We are studying Mecp2-null and -overexpressing mice to identify the neuron-specific expression and splicing changes that result from MeCP2 dysfunction. Thousands of genes are altered in these mouse models, and the vast majority of the expression changes occur in opposite directions in the Rett and duplication models. This suggests that the MeCP2 duplication syndrome most likely causes disease by a gain-of-function mechanism.

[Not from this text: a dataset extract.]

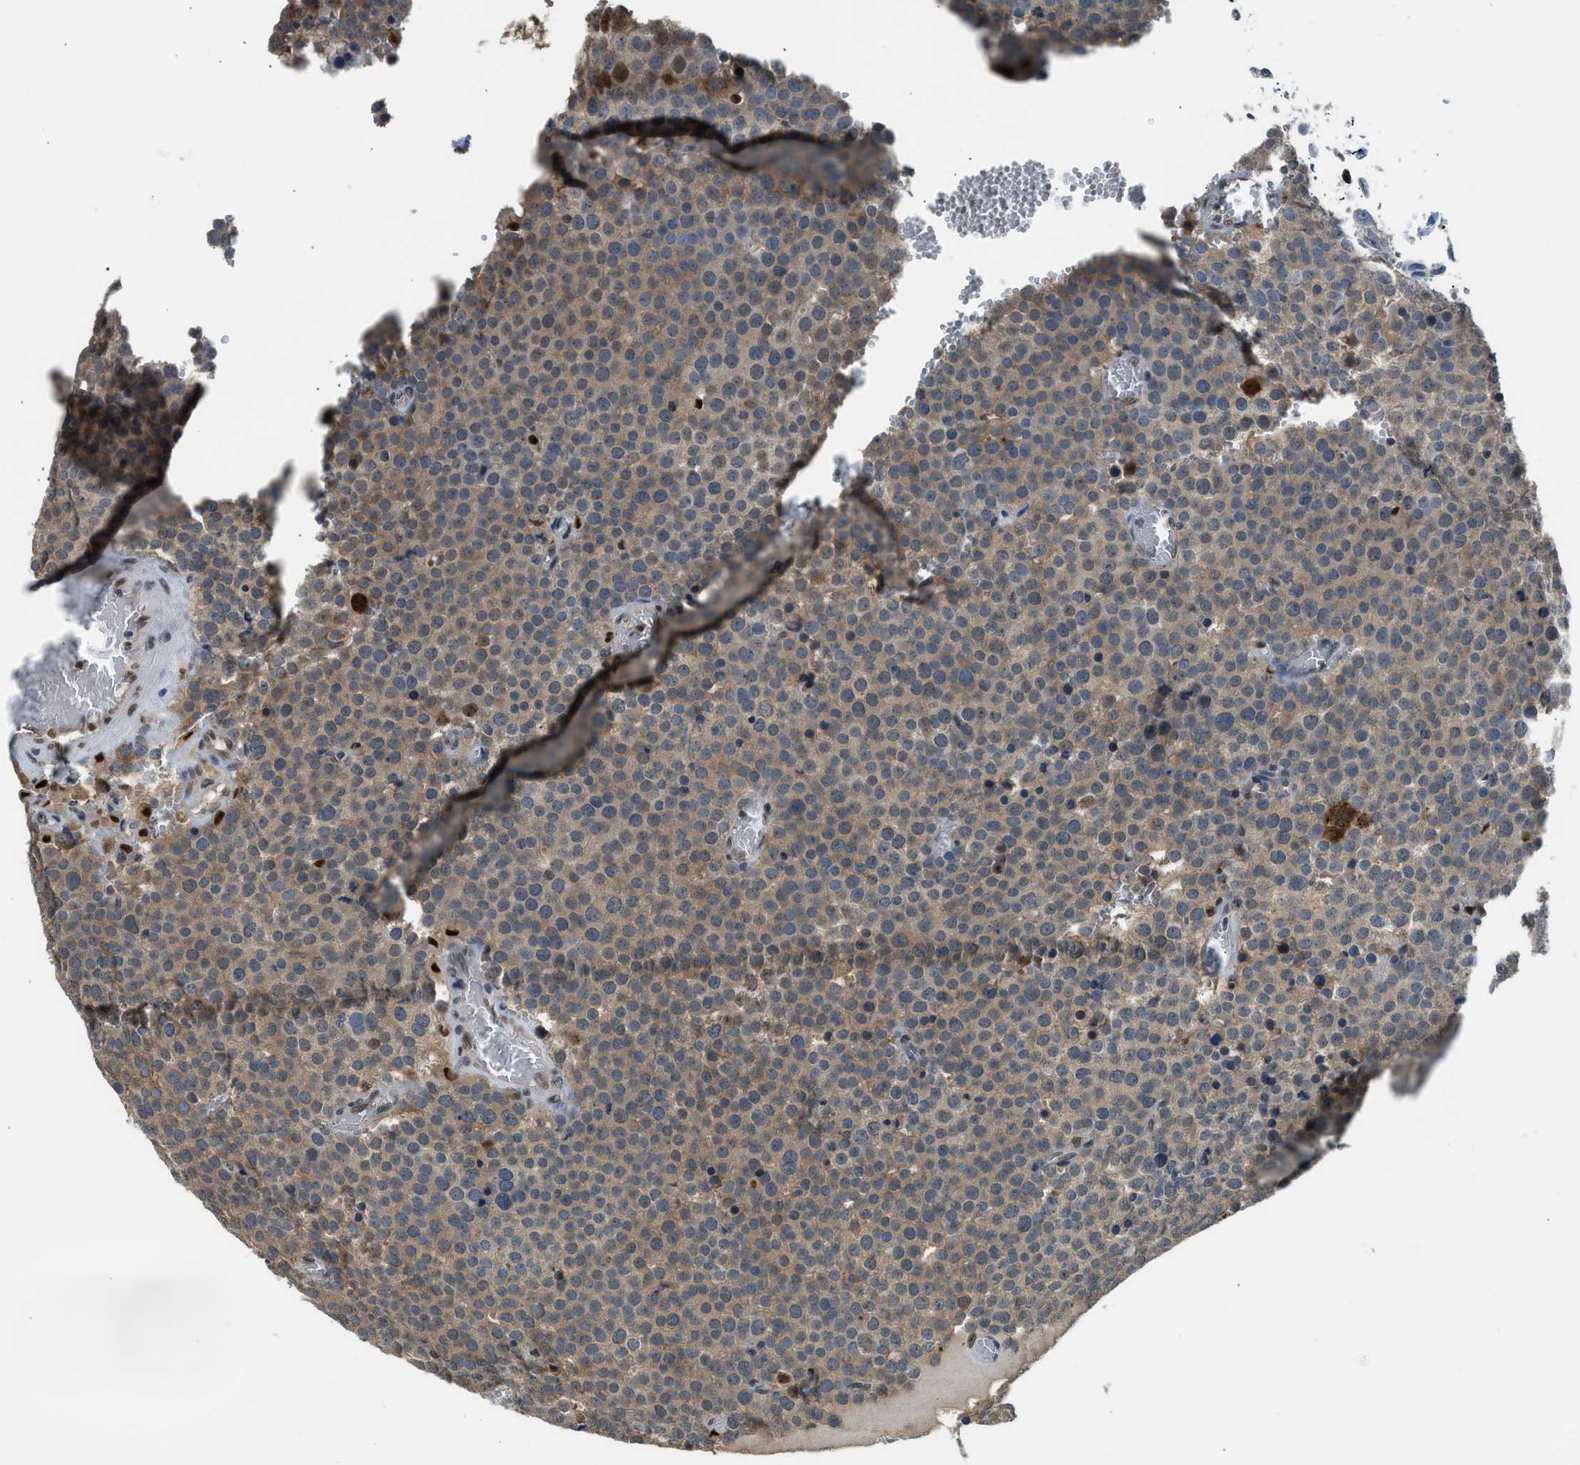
{"staining": {"intensity": "weak", "quantity": ">75%", "location": "cytoplasmic/membranous"}, "tissue": "testis cancer", "cell_type": "Tumor cells", "image_type": "cancer", "snomed": [{"axis": "morphology", "description": "Normal tissue, NOS"}, {"axis": "morphology", "description": "Seminoma, NOS"}, {"axis": "topography", "description": "Testis"}], "caption": "Brown immunohistochemical staining in testis cancer (seminoma) shows weak cytoplasmic/membranous expression in approximately >75% of tumor cells.", "gene": "ALX1", "patient": {"sex": "male", "age": 71}}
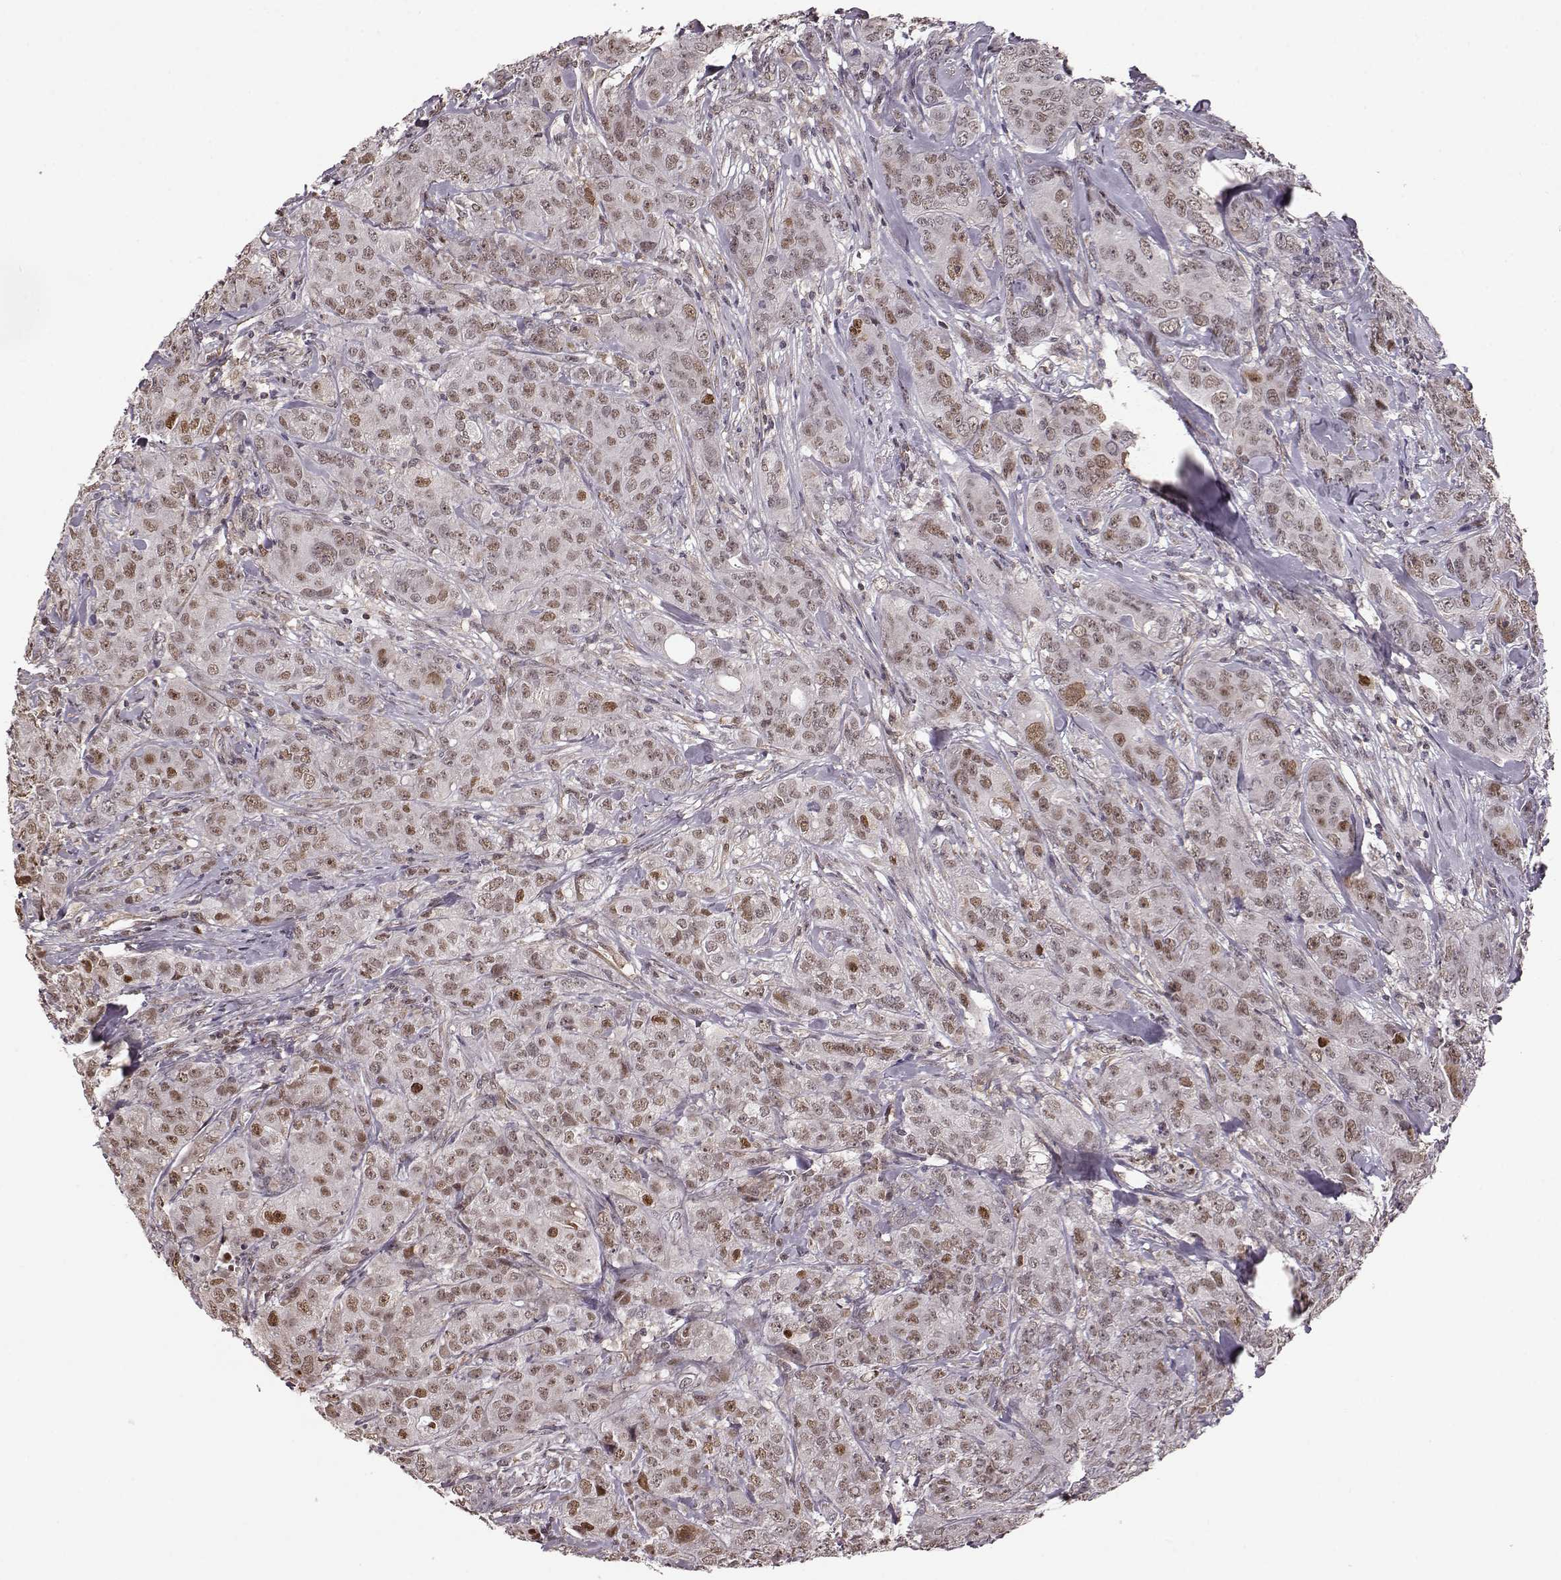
{"staining": {"intensity": "moderate", "quantity": "25%-75%", "location": "nuclear"}, "tissue": "breast cancer", "cell_type": "Tumor cells", "image_type": "cancer", "snomed": [{"axis": "morphology", "description": "Duct carcinoma"}, {"axis": "topography", "description": "Breast"}], "caption": "Immunohistochemistry histopathology image of neoplastic tissue: breast cancer (invasive ductal carcinoma) stained using immunohistochemistry (IHC) reveals medium levels of moderate protein expression localized specifically in the nuclear of tumor cells, appearing as a nuclear brown color.", "gene": "KLF6", "patient": {"sex": "female", "age": 43}}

To get at the neuroanatomical origins of the Rett phenotypes, we are selectively deleting Mecp2 in different neuronal populations and studying the corresponding gene expression changes. We have found that deleting Mecp2 in Sim1-expressing neurons leads to hyperphagia, aggression, and an increased stress response. Armed with this new phenotype, we returned to the clinic and have now identified patients with hypomorphic MECP2 mutations and hyperphagia, autism, and aggression. Our mouse studies thus led to the definition of clinical phenotypes not previously appreciated in MeCP2 disorders and revealed an important role for MeCP2 in regulating feeding behavior. We hope that correlating molecular changes with specific behaviors will provide a framework for better understanding of the pathogenesis of Rett and related MeCP2 disorders.